* Start Text section *

= List of United States federal courthouses in Georgia =

Following is a list of current and former courthouses of the United States federal court system located in Georgia. Each entry indicates the name of the building along with an image, if available, its location, and the dates during which it was used for each such jurisdiction, and, if applicable the person for whom it was named, and the date of renaming. In the late 1800s to the middle 1900s, it was common for federal courthouses to double as United States Post Offices.

* End Text section *
* Start Source data *

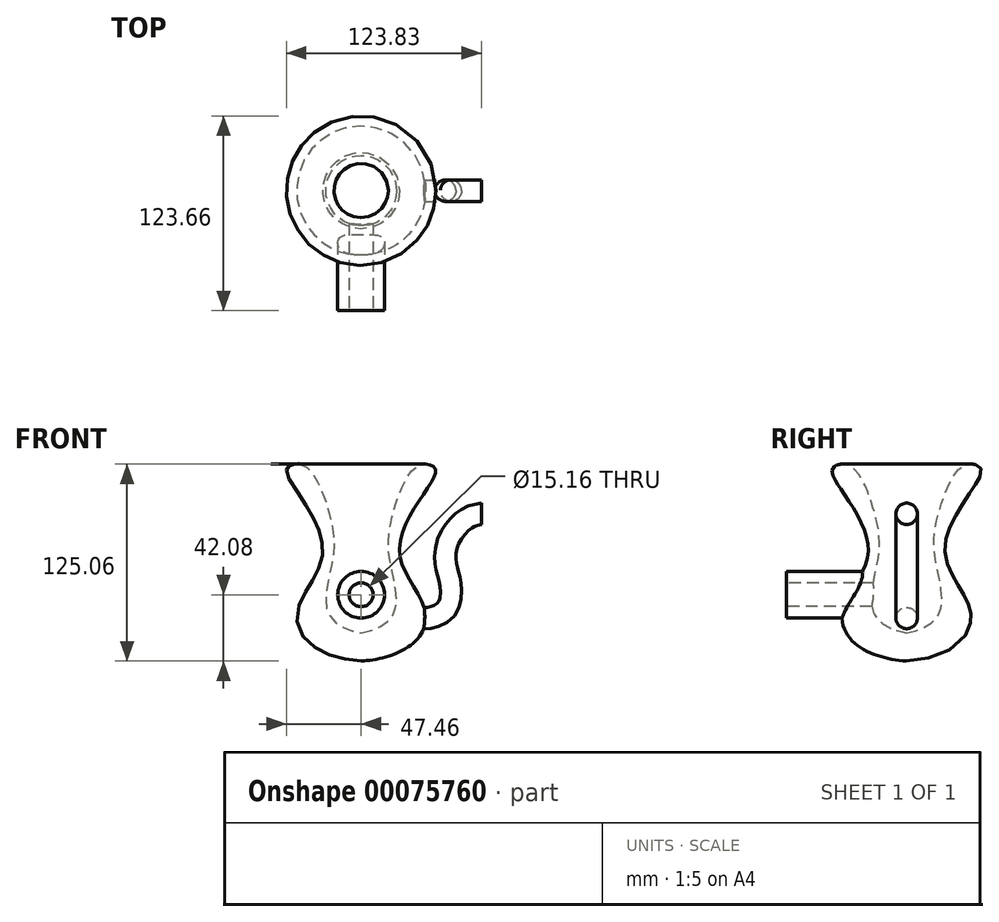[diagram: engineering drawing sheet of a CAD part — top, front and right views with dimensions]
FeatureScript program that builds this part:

* End Source data *

_Task directions_:
Answer these from the text on federal courthouses in Georgia:
1. What does each entry list along with the building's name?
2. Which courthouses does the list cover in terms of time?
3. During what period did federal courthouses often also serve as United States Post Offices?

_Response to this task_:
1. An image if available, its location, the dates it was used for each jurisdiction, and, if applicable, the person it was named for and the date of renaming.
2. Both current and former courthouses.
3. From the late 1800s to the middle 1900s.